MOLECULAR DIVERSITY OF BACTERIAL BUTANE MONOOXYGENASES

细菌丁烷单加氧酶的分子多样性

• 批准号: 6181210
• 负责人: DANIEL J ARP
• 金额: $ 16.75万
• 依托单位: OREGON STATE UNIVERSITY
• 依托单位国家: 美国
• 财政年份: 1997
• 资助国家: 美国
• 起止时间: 1997-09-01 至 2002-08-31
• 项目状态: 已结题
• 来源: https://reporter.nih.gov/project-details/6181210
• 关键词: Mycobacterium; Pseudomonas; bacterial genetics; microorganism metabolism; nucleic acid sequence; oxidation; oxygenases; protein purification; protein structure function

DESCRIPTION: Alkane monooxygenases initiate the oxidation of alkanes as growth-supporting substrates for bacteria. Monooxygenases which oxidize C2-C5 alkanes are not well studied, in contrast to C1 alkane particulate and soluble methane monooxygenases and C6-C12 alkane hydroxylase. The proposed research will focus on butane monooxygenases as representatives of C2-C5 alkane utilizers. An unusual level of diversity with regard to butane monooxygenases in three bacteria (Pseudomonas butanovora, isolate CF8, and Mycobacterium vaccae) that grow on butane will be characterized. Knowledge of monooxygenases in general will be enhanced and the results could lead to new model systems for the study of monooxygenases in health and disease. A working hypothesis is that the butane monooxygenases of P. butanovora contains a P450 prosthetic group, the butane monooxygenase of isolate CF8 contains copper, and the butane monooxygenase of M. vaccae contains a diiron center. The specific aims of the proposal are: 1. Characterization of diversity in butane oxidation at the physiological level in intact cells. Alkane substrate ranges, products, kinetic constants, inactivator profiles, and protein patterns associated with alkane oxidation will be examined. 2. Purification and characterization of butane monooxygenase. Butane monooxygenase and associated reductase components will be purified from the targeted bacteria. Physical and catalytic properties of the purified proteins will be examined. 3. Characterization of the genes associated with butane oxidation. The genes coding for each butane monooxygenase will be isolated and sequenced for comparison to known monooxygenases, Additional genes (e.g. for reductase components) will also be isolated. The organization of the genes will be examined. Gene expression experiments will be performed. Our long-range plans are to continue to develop the knowledge of butane oxidation. Topics of interest outside the scope of this proposal include characterization of additional enzymes in the butane oxidation pathway, examination of other butane oxidizing bacteria, examination of the control of regulation of genes encoding the ability to utilize butane, and detailed physical (spectroscopic and structural) and kinetic characterizations of the purified enzymes.
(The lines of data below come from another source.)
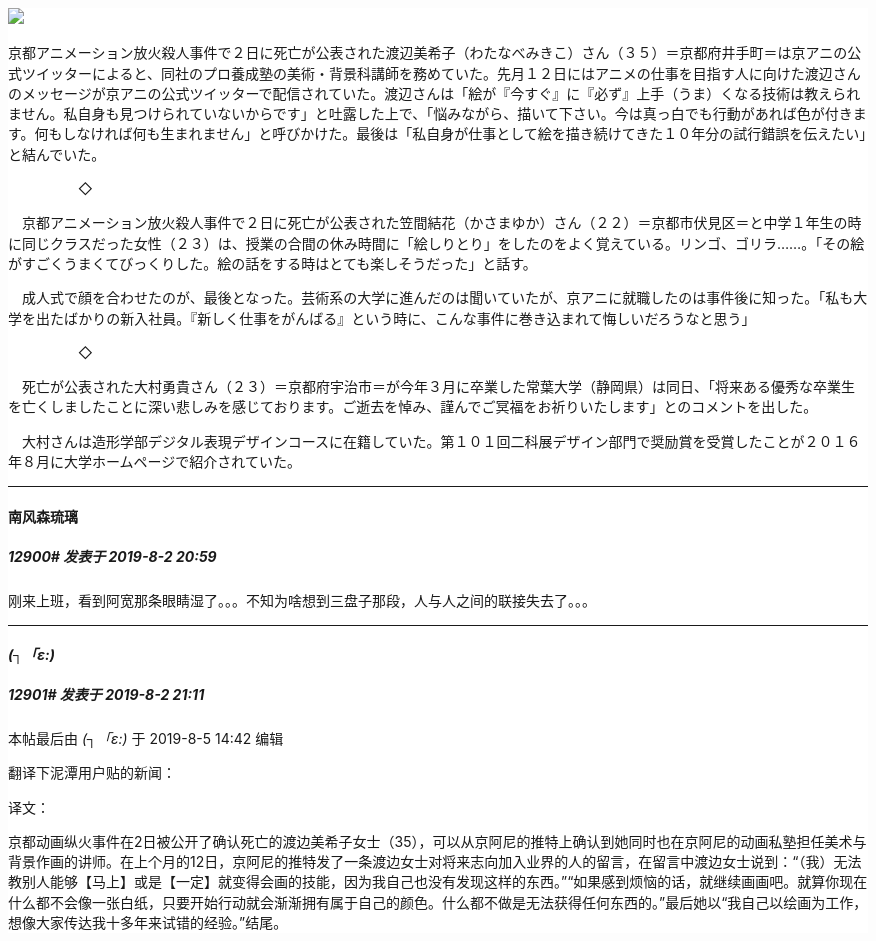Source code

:

<img src="https://static.saraba1st.com/image/smiley/face2017/139.png" referrerpolicy="no-referrer">

京都アニメーション放火殺人事件で２日に死亡が公表された渡辺美希子（わたなべみきこ）さん（３５）＝京都府井手町＝は京アニの公式ツイッターによると、同社のプロ養成塾の美術・背景科講師を務めていた。先月１２日にはアニメの仕事を目指す人に向けた渡辺さんのメッセージが京アニの公式ツイッターで配信されていた。渡辺さんは「絵が『今すぐ』に『必ず』上手（うま）くなる技術は教えられません。私自身も見つけられていないからです」と吐露した上で、「悩みながら、描いて下さい。今は真っ白でも行動があれば色が付きます。何もしなければ何も生まれません」と呼びかけた。最後は「私自身が仕事として絵を描き続けてきた１０年分の試行錯誤を伝えたい」と結んでいた。


　　　　　◇


　京都アニメーション放火殺人事件で２日に死亡が公表された笠間結花（かさまゆか）さん（２２）＝京都市伏見区＝と中学１年生の時に同じクラスだった女性（２３）は、授業の合間の休み時間に「絵しりとり」をしたのをよく覚えている。リンゴ、ゴリラ……。「その絵がすごくうまくてびっくりした。絵の話をする時はとても楽しそうだった」と話す。


　成人式で顔を合わせたのが、最後となった。芸術系の大学に進んだのは聞いていたが、京アニに就職したのは事件後に知った。「私も大学を出たばかりの新入社員。『新しく仕事をがんばる』という時に、こんな事件に巻き込まれて悔しいだろうなと思う」


　　　　　◇


　死亡が公表された大村勇貴さん（２３）＝京都府宇治市＝が今年３月に卒業した常葉大学（静岡県）は同日、「将来ある優秀な卒業生を亡くしましたことに深い悲しみを感じております。ご逝去を悼み、謹んでご冥福をお祈りいたします」とのコメントを出した。


　大村さんは造形学部デジタル表現デザインコースに在籍していた。第１０１回二科展デザイン部門で奨励賞を受賞したことが２０１６年８月に大学ホームページで紹介されていた。







-----

####  南风森琉璃  
##### 12900#       发表于 2019-8-2 20:59




刚来上班，看到阿宽那条眼睛湿了。。。不知为啥想到三盘子那段，人与人之间的联接失去了。。。







-----

####  _(┐「ε:)_  
##### 12901#       发表于 2019-8-2 21:11



 本帖最后由 _(┐「ε:)_ 于 2019-8-5 14:42 编辑 

翻译下泥潭用户贴的新闻：

译文：

京都动画纵火事件在2日被公开了确认死亡的渡边美希子女士（35），可以从京阿尼的推特上确认到她同时也在京阿尼的动画私塾担任美术与背景作画的讲师。在上个月的12日，京阿尼的推特发了一条渡边女士对将来志向加入业界的人的留言，在留言中渡边女士说到：“（我）无法教别人能够【马上】或是【一定】就变得会画的技能，因为我自己也没有发现这样的东西。”“如果感到烦恼的话，就继续画画吧。就算你现在什么都不会像一张白纸，只要开始行动就会渐渐拥有属于自己的颜色。什么都不做是无法获得任何东西的。”最后她以“我自己以绘画为工作，想像大家传达我十多年来试错的经验。”结尾。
描述：烷烃单加氧酶启动烷烃的氧化， 支持细菌生长的基质。 氧化的单加氧酶 C2-C5烷烃没有得到很好的研究，与C1烷烃颗粒和 可溶性甲烷单加氧酶和C6-C12烷烃羟化酶。 拟议 研究将集中在丁烷单加氧酶作为C2-C5的代表 烷烃利用者。 丁烷的多样性达到了不同寻常的水平 在三种细菌（Pseudomonasbutanovora，分离物CF 8，和 将表征在丁烷上生长的母牛分枝杆菌。 知识 一般来说，单加氧酶的活性将得到增强，结果可能导致 用于研究健康和疾病中单加氧酶的新模型系统。 一 工作假设是P. butanovora的丁烷单加氧酶 含有P450辅基，分离物CF 8的丁烷单加氧酶 含有铜，和M的丁烷单加氧酶。母牛含有二铁 中心 该提案的具体目标是：1。 表征 完整细胞中生理水平丁烷氧化的多样性。 烷烃底物范围，产物，动力学常数，灭活剂概况， 和与烷烃氧化相关的蛋白质模式将被检查。 2. 丁烷单加氧酶的纯化及性质研究。 丁烷 单加氧酶和相关的还原酶组分将从该酶中纯化。 目标细菌。 纯化的催化剂的物理和催化性质 将检测蛋白质。 3. 相关基因的表征 丁烷氧化。 编码每种丁烷单加氧酶的基因将 分离并测序以与已知的单加氧酶进行比较， 还将分离基因（例如还原酶组分的基因）。 的 将检查基因的组织。 基因表达实验 将被执行。 我们的长远计划是继续发展 丁烷氧化的知识。 本文范围之外的感兴趣的主题 建议包括丁烷中其他酶的特性 氧化途径，检查其他丁烷氧化细菌， 检查编码以下能力的基因的调控控制 利用丁烷，和详细的物理（光谱和结构）， 纯化酶的动力学表征。